Synthesis And Photocuring Properties Of Aliphatic Amine Co-Initiator With Different Chain Length

Recently, photocuring technology attracted a great deal of attention due to its many obvious advantages. Photoinitiator is an importants component in photocuring systems. Free radical photoinitiators can be divided into two types: cleaveage initiator and hydrogen abstraction initiator. Hydrogen abstraction initiators are utilized with tertiary amine compounds and these photoinitiator systems have good anti-oxygen inhibition.
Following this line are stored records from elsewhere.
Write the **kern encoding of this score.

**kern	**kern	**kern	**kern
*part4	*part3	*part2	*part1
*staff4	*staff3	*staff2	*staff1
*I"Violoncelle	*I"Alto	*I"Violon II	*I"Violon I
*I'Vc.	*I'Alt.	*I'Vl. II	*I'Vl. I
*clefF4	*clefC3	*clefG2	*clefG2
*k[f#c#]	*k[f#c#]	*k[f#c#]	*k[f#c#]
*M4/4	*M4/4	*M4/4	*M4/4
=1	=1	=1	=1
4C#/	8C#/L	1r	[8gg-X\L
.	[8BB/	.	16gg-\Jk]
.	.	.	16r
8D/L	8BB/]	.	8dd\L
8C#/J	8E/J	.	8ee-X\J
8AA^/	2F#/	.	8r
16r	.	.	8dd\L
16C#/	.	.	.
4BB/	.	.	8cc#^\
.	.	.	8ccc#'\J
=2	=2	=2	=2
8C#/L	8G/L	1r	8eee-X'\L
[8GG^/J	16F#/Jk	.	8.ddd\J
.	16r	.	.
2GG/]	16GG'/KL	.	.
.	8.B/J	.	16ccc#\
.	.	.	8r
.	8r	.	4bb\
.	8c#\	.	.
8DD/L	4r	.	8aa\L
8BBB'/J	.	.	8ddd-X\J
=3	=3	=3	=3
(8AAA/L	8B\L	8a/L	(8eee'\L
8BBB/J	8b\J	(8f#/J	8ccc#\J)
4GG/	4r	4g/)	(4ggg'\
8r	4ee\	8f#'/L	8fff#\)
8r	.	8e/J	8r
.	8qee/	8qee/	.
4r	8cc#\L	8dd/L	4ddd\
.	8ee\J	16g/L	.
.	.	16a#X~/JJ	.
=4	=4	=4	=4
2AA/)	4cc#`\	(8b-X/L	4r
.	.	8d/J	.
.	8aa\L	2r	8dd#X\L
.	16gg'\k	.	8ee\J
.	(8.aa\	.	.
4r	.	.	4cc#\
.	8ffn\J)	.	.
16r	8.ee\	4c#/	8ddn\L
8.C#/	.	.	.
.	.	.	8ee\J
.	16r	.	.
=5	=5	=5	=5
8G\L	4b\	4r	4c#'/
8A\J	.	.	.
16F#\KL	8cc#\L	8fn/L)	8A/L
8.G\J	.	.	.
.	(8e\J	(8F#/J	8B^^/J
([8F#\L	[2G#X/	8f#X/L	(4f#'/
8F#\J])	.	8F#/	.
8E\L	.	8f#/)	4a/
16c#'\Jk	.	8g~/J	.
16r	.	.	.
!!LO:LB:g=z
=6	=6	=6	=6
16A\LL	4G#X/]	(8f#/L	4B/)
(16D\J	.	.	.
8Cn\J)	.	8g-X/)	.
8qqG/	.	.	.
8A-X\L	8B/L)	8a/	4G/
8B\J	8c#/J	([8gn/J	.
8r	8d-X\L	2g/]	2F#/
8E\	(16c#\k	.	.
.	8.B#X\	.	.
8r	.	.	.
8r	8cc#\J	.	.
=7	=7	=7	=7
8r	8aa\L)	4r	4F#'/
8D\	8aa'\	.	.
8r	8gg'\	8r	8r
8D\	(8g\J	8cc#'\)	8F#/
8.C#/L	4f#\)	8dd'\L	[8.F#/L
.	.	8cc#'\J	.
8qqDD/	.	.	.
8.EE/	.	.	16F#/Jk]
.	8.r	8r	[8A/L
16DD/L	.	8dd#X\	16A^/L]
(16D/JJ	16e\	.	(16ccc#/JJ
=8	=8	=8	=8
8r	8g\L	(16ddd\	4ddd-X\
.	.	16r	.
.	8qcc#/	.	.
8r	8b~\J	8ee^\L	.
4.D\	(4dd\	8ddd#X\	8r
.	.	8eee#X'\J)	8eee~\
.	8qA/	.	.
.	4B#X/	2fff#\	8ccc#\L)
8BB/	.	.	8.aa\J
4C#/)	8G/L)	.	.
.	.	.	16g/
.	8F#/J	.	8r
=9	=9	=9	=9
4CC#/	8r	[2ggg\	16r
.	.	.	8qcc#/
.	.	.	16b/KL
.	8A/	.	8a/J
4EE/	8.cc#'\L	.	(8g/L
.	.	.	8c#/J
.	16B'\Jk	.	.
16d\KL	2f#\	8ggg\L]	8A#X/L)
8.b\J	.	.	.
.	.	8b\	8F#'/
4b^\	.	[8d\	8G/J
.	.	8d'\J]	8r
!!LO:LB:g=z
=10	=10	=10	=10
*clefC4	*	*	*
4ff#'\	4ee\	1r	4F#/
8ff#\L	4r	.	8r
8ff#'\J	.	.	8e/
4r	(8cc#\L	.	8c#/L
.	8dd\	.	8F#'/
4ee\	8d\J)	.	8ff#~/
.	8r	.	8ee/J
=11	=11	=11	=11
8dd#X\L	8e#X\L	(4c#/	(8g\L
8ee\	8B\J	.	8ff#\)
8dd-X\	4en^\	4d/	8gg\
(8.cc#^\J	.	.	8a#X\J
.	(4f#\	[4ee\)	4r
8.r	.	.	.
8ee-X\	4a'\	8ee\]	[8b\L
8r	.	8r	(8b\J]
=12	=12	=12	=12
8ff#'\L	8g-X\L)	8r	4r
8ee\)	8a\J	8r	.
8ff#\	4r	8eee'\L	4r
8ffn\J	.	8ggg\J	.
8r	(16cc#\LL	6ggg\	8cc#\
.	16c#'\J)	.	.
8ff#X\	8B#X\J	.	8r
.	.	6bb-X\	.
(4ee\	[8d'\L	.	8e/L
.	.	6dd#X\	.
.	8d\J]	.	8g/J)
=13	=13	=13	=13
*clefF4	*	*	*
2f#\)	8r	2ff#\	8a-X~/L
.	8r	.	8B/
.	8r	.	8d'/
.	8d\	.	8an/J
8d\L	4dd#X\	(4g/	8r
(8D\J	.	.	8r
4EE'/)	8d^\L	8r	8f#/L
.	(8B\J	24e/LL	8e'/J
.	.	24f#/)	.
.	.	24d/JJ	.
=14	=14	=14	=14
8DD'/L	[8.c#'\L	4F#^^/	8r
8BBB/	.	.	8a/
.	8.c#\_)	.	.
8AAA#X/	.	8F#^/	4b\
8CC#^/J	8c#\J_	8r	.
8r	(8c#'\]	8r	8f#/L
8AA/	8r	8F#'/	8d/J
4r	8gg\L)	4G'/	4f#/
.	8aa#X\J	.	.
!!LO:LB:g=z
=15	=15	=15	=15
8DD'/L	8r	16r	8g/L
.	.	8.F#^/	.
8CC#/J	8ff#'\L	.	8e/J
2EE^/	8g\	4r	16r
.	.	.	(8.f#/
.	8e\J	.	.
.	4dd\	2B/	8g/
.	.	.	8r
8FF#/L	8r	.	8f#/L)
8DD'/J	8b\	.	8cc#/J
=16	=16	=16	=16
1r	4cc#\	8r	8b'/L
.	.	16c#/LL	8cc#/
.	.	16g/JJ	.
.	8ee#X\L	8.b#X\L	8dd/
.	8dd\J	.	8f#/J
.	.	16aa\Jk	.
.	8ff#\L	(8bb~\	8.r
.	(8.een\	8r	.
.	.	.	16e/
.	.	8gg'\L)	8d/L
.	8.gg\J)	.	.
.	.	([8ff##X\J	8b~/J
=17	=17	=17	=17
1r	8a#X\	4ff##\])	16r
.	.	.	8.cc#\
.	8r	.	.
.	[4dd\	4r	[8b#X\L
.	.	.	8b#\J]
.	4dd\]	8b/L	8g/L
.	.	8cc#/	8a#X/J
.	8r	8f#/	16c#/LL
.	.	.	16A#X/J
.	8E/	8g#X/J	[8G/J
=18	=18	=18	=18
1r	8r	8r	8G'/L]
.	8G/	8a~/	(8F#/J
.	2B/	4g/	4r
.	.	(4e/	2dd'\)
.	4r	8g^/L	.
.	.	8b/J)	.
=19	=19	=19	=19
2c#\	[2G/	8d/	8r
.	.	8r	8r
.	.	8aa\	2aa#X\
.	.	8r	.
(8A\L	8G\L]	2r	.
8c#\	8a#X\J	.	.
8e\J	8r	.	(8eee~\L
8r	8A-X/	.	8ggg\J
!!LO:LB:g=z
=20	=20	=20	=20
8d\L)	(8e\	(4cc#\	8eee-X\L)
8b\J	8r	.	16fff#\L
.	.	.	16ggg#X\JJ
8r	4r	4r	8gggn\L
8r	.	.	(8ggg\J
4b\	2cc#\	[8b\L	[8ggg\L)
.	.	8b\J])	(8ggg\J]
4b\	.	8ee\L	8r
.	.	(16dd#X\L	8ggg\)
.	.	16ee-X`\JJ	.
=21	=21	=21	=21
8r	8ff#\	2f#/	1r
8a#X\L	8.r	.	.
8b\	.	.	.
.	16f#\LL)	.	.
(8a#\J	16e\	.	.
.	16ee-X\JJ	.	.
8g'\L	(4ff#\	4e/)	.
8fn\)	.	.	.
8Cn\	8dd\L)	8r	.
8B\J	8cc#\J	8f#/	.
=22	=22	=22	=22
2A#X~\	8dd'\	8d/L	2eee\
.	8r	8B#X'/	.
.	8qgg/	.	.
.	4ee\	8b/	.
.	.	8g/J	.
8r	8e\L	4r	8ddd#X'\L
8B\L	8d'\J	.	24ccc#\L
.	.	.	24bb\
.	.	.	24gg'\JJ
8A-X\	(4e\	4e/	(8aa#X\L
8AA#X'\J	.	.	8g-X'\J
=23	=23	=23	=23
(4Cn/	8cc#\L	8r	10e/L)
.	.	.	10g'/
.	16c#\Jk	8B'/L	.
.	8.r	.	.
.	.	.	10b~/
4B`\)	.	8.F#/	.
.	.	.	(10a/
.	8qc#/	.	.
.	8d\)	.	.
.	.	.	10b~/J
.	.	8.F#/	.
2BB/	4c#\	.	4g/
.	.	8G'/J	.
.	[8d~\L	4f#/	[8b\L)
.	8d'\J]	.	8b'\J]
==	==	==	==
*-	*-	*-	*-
Most commercial tertiaryamines are low molecular weight molecules, low molecular weight aromatic amines are toxic and volatile. In order to overcome the disadvantages of low molecular weight photoinitiator, one effective approach is to synthesize polymerizable and high molecular weight amine coinitiators. A series of aliphatic amines coinitiators was synthesized via Michael Addition reaction and their various properties were investigated in this research.Aliphatic amines, (N, N-di (methoxycarbonylethyl) octylamine (DMOA) ,N, N-di (ethoxycarbonylethyl) octylamine (DEOA) ,N, N-di ( butoxycarbonylethyl ) octylamine ( DBOA ) , N , N-di(octoxycarbonylethyl)octylamine(DOOA)) ,with different chain length were synthesized via Michael Addition reaction of octylamine with methyl acrylate, ethyl acrylate, butyl acrylate and octyl actylate respectively , then characterized by Fourier transform infrared spectroscopy and nuclear magnetic resonance spectroscopy. The photoreduction and fluorescence quenching results showed that the chain length of aliphatic amines had only slightly effect on the formation of Charge transfer complex , the charge transfer and proton abstraction between CQ triplet and amine. The Real Time Infrared results showed that photopolymerization rate had a slight decrease with the increase of chain length of aliphatic amine, and chain length had only minor effect on the double bond conversion of methyl (acrylate). Besides, the Real Time Infrared results indicated that with the increase of concentration of co-initiator amine, polymerization rate and double bond conversion increased in the range we studied and there was an optimum benzophenone concentration that had effect on photopolymerization rate . Photopolymerization rate and conversion decreased with the increase of monomer functionality.